Sitopia Farm

Sitopia Farm

Business Model Blog: Sitopia Farm

Sitopia Farm

By Chloë Dunnett

16th June 2021

Chloe Dunnett, Dan Hill and Milton Ogakgole

Chloë Dunnett, Founder and Chief Grower at Sitopia Farm (and alumna of the Centre for Food Policy’s Master’s programme), explains how crowdfunding, a grant, a vision and a committed advisory board are helping to get her food-growing social enterprise off the ground.

Q: Tell us about your enterprise

A: Sitopia Farm is a new urban farming social enterprise in London. Our main farm is on a beautiful 2-acre site in Greenwich, southeast of the city, where we aim to grow significant volumes of salad, vegetables, herbs, fruit and flowers, as well as run a range of pop-up dinners, events and community activities.

Q: Why do you do it?

A: We want to demonstrate and be part of the wider change we want to see: a thriving network of urban and peri-urban farms being a vital part of London’s food supply, growing quality produce using agroecological, regenerative techniques. We can and should grow more food in the city and it’s also an amazing opportunity to connect many more urban dwellers to the realities of food production and the many wider changes needed to our food system.

Q: How did you get started?

A: We began on two small pilot sites last year, and then came across this new site in January: we’ve been working hard since to raise funding for start-up costs and to start building up the farm.

Q: What is your ownership model?

A: Our social enterprise is a private company, limited by guarantee, with any profits reinvested to advance our health, social and environmental aims.

Q: Who are your customers?

A: We have only just begun, with our first harvest expected in a few weeks’ time, so our routes to market are still developing. We aim to sell direct to customers at the farm and via online subscriptions, as well as to farmers’ markets/restaurants and (particularly with a view to increasing the accessibility of good food) local schools, if we can make the procurement process work for both sides.

Q: How big is your organisation?

A: Watch this space! We have one full-time post, two part-time posts, a committed advisory board of five, and to date over 100 volunteers.

Q: Where does the money comes from?

A: Our initial capital for start-up costs has largely come from a crowdfunder, which raised over £77,000 (the link is still live at www.spacehive.com/sitopiafarm), with over 400 mostly local backers, and a grant of £37,500 from the London Mayor’s office. We aim to sell our food and flowers to cover ongoing costs, though we also plan a diverse range of income-generating activities to boost resilience, and to enable cross-subsidisation of community activities. This includes pop-up dinners, feasts in the field and other events, paid-for corporate volunteering and much more.

Q: What are your costs?

A: Our start-up capital costs are £80,000+, including items like a large polytunnel; irrigation; tools and equipment; and other infrastructure including access paths, cold and other storage, etc.
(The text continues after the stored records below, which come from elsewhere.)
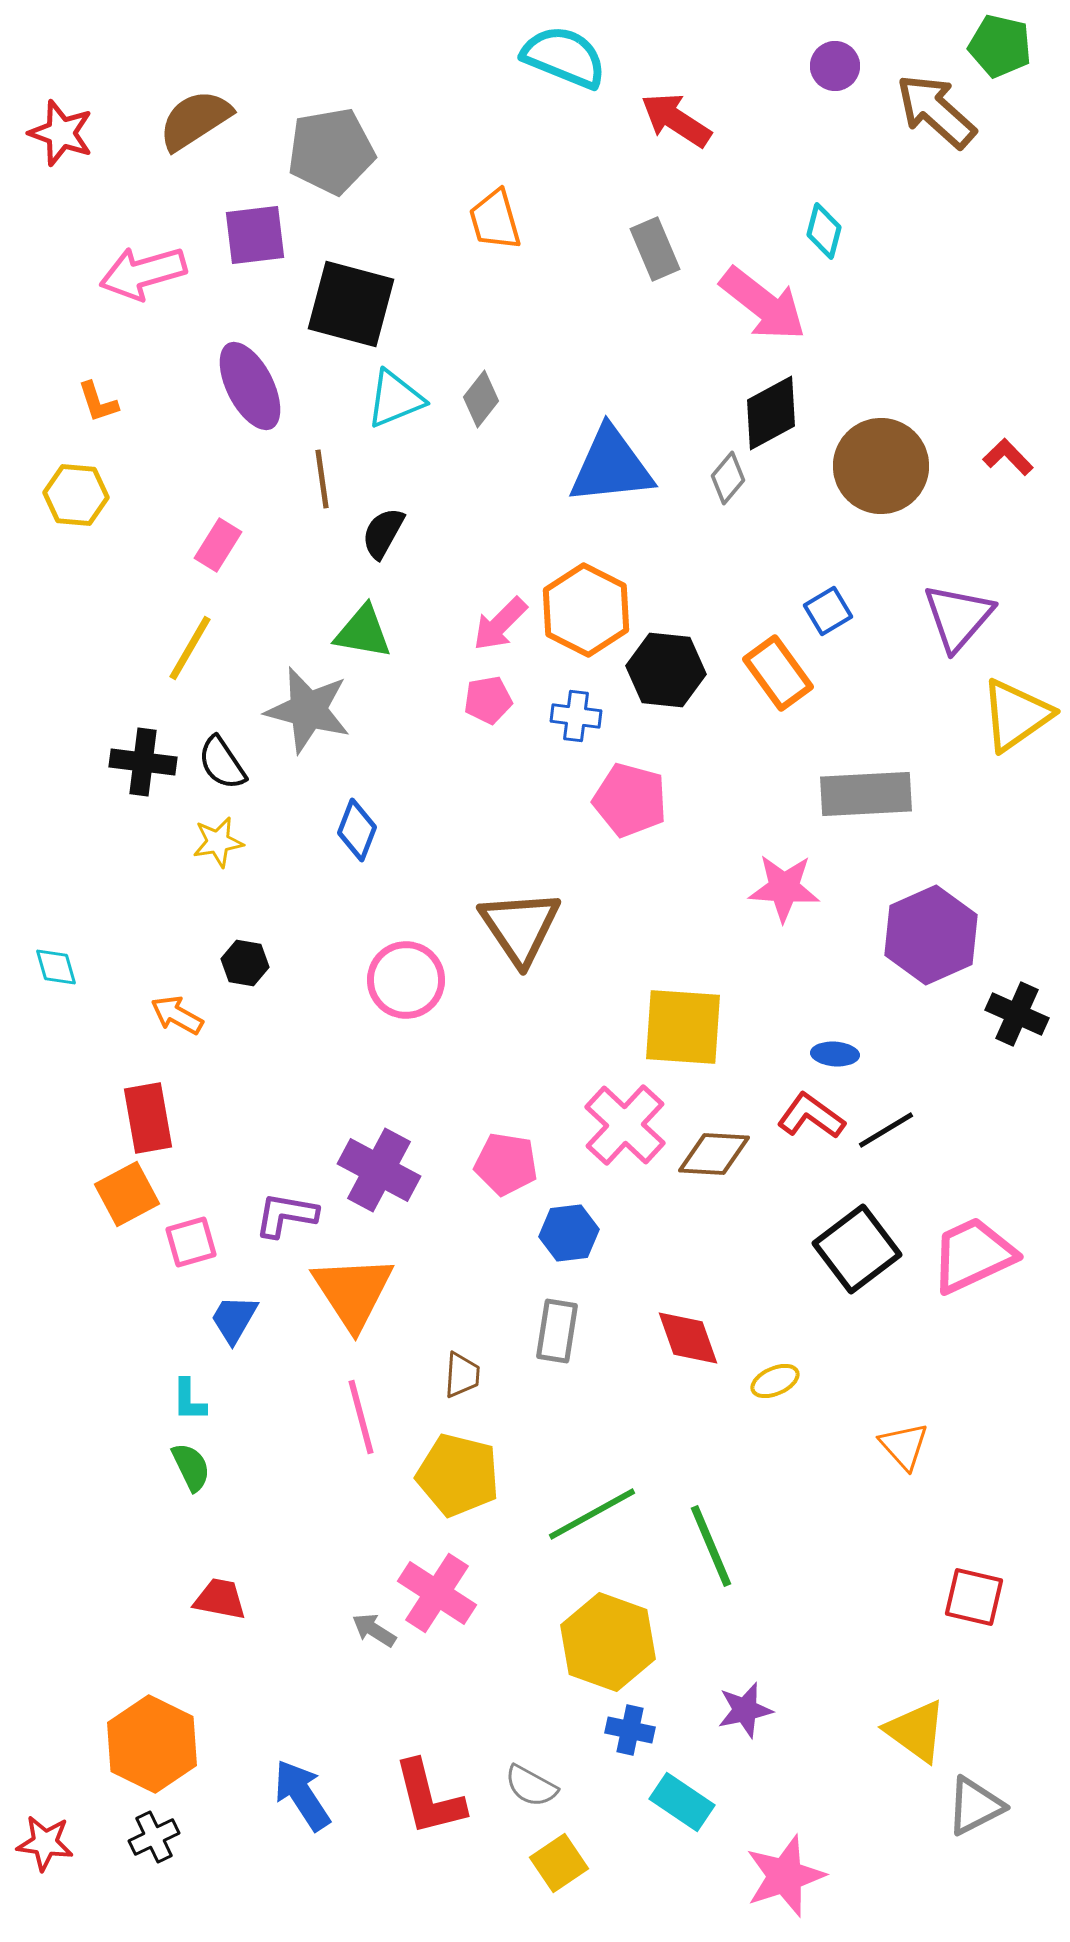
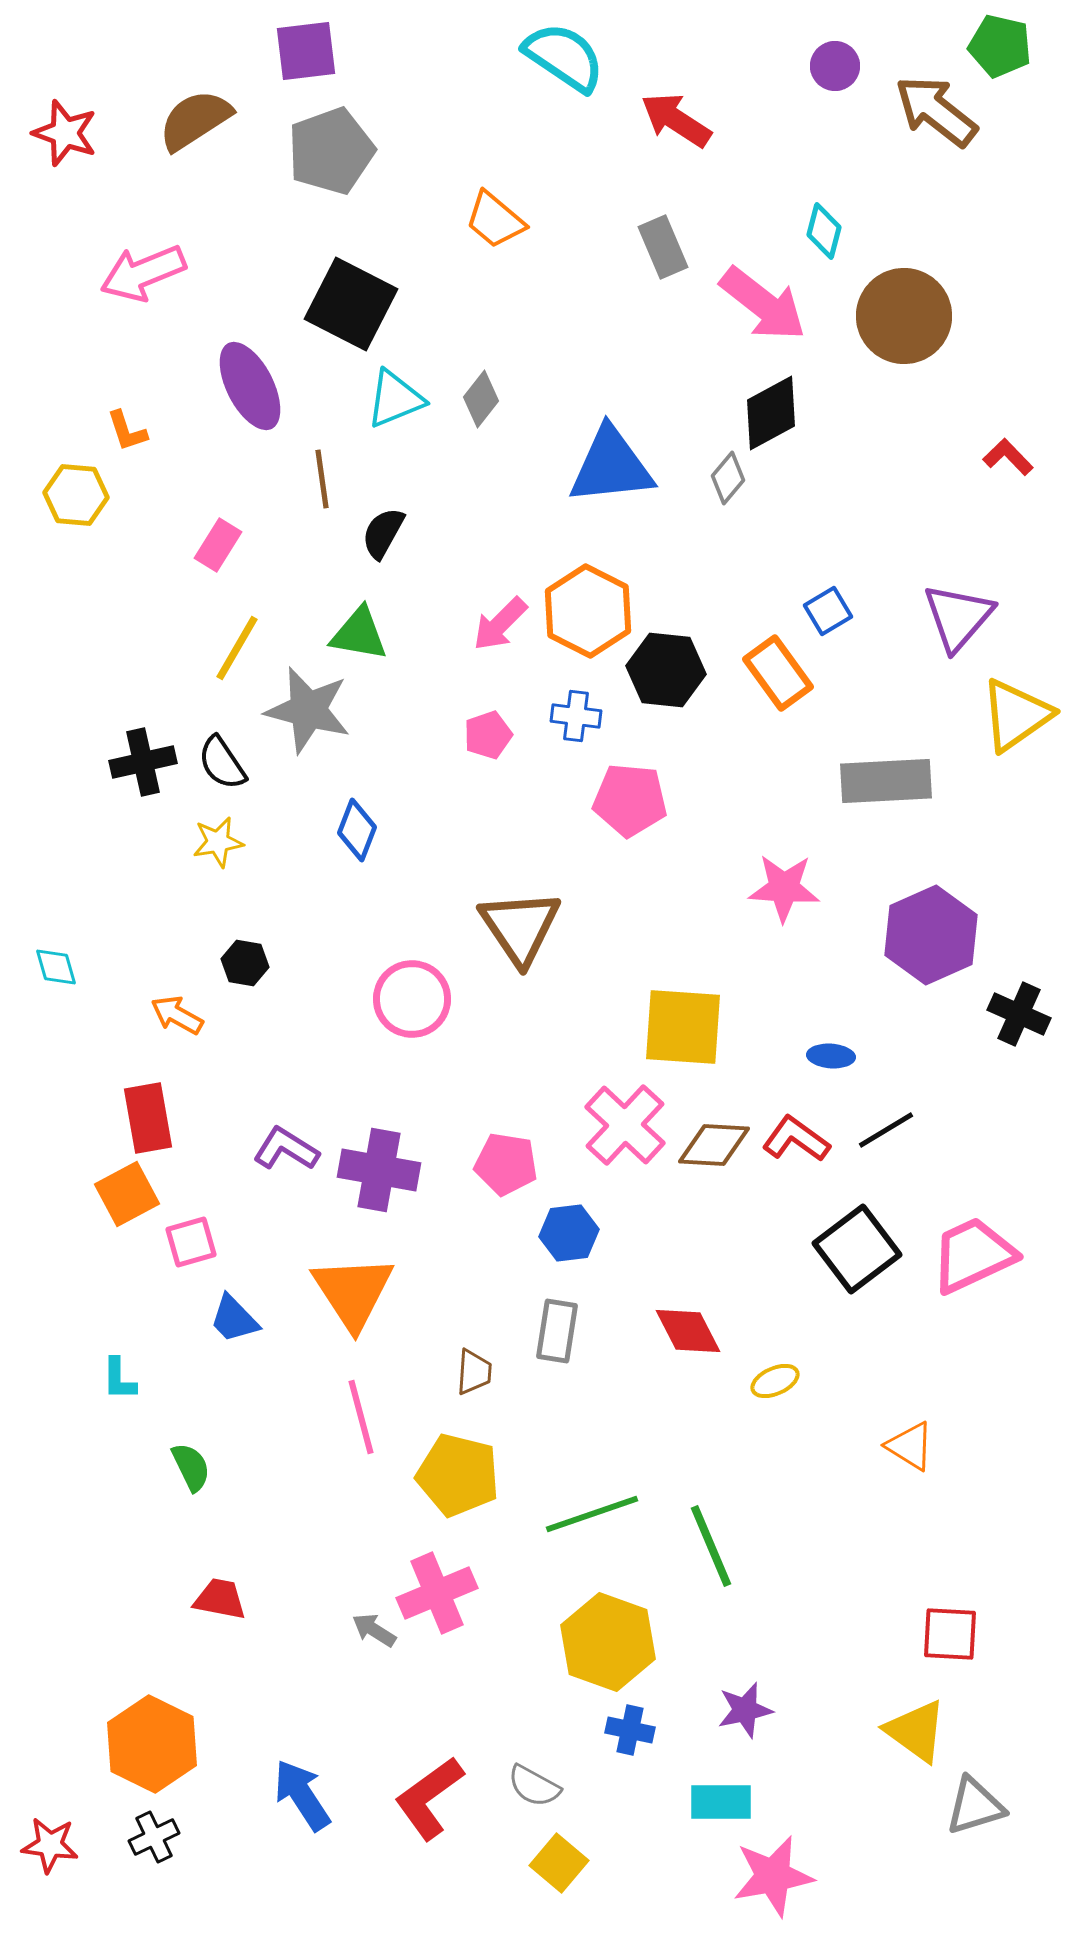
cyan semicircle at (564, 57): rotated 12 degrees clockwise
brown arrow at (936, 111): rotated 4 degrees counterclockwise
red star at (61, 133): moved 4 px right
gray pentagon at (331, 151): rotated 10 degrees counterclockwise
orange trapezoid at (495, 220): rotated 34 degrees counterclockwise
purple square at (255, 235): moved 51 px right, 184 px up
gray rectangle at (655, 249): moved 8 px right, 2 px up
pink arrow at (143, 273): rotated 6 degrees counterclockwise
black square at (351, 304): rotated 12 degrees clockwise
orange L-shape at (98, 402): moved 29 px right, 29 px down
brown circle at (881, 466): moved 23 px right, 150 px up
orange hexagon at (586, 610): moved 2 px right, 1 px down
green triangle at (363, 632): moved 4 px left, 2 px down
yellow line at (190, 648): moved 47 px right
pink pentagon at (488, 700): moved 35 px down; rotated 9 degrees counterclockwise
black cross at (143, 762): rotated 20 degrees counterclockwise
gray rectangle at (866, 794): moved 20 px right, 13 px up
pink pentagon at (630, 800): rotated 10 degrees counterclockwise
pink circle at (406, 980): moved 6 px right, 19 px down
black cross at (1017, 1014): moved 2 px right
blue ellipse at (835, 1054): moved 4 px left, 2 px down
red L-shape at (811, 1116): moved 15 px left, 23 px down
brown diamond at (714, 1154): moved 9 px up
purple cross at (379, 1170): rotated 18 degrees counterclockwise
purple L-shape at (286, 1215): moved 66 px up; rotated 22 degrees clockwise
blue trapezoid at (234, 1319): rotated 74 degrees counterclockwise
red diamond at (688, 1338): moved 7 px up; rotated 8 degrees counterclockwise
brown trapezoid at (462, 1375): moved 12 px right, 3 px up
cyan L-shape at (189, 1400): moved 70 px left, 21 px up
orange triangle at (904, 1446): moved 6 px right; rotated 16 degrees counterclockwise
green line at (592, 1514): rotated 10 degrees clockwise
pink cross at (437, 1593): rotated 34 degrees clockwise
red square at (974, 1597): moved 24 px left, 37 px down; rotated 10 degrees counterclockwise
gray semicircle at (531, 1786): moved 3 px right
red L-shape at (429, 1798): rotated 68 degrees clockwise
cyan rectangle at (682, 1802): moved 39 px right; rotated 34 degrees counterclockwise
gray triangle at (975, 1806): rotated 10 degrees clockwise
red star at (45, 1843): moved 5 px right, 2 px down
yellow square at (559, 1863): rotated 16 degrees counterclockwise
pink star at (785, 1876): moved 12 px left; rotated 8 degrees clockwise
Running costs will include salaries as the biggest expenditure.

Q: How has the reality compared with what you expected?

A: So far so good. It’s very early days, but we’ve been bowled over by the support we’ve received from our local community in the form of crowdfunder pledges, volunteering and all sorts of in-kind support.

Q: What have been the biggest triumphs and difficulties?

A: We had a Board meeting on site recently, and were pinching ourselves at how quickly we’ve been able to create a farm on such a beautiful bit of land. We only came across it in January and now here we are with most of our start-up costs covered and our first harvests coming soon…though there’s a huge amount still to do! The greatest difficulty is juggling the 1,001 tasks that need doing, and balancing time on the farm actually farming and creating growing space with managing all the other things involved in setting up a business: design/marketing; fundraising; communications; volunteer administration; media work, etc.

Q: What would you do differently if you were starting again?

A: Ask me again in six months’ time. It’ll probably be: ‘take some time off, even if just for a few days.’

Q: Is there something – a piece of equipment, a policy – that would make what you do easier?

A: Where to begin? A key one would be an effective government agricultural subsidy scheme and associated regulations that actually recognised the true costs of food and food production and supported small-scale farmers growing in an environmentally-friendly way.

Q: What ambition do you have for your enterprise?

A: Lots! In time we plan to work in partnership with the Woodlands Farm Trust, who own the lease for the wider 89 acres of farmland on which we’re located, to develop it further into a food, farming and education hub for London. We’d love to support – and in time perhaps create – other urban and peri-urban farms.

Q: What advice do you have for other people wanting to do something similar?

A: Do it. Yes, do your research, learn from others, try things out. But then go do it. Life is short and we need so much change fast. Don’t expect someone else is going to do it for you.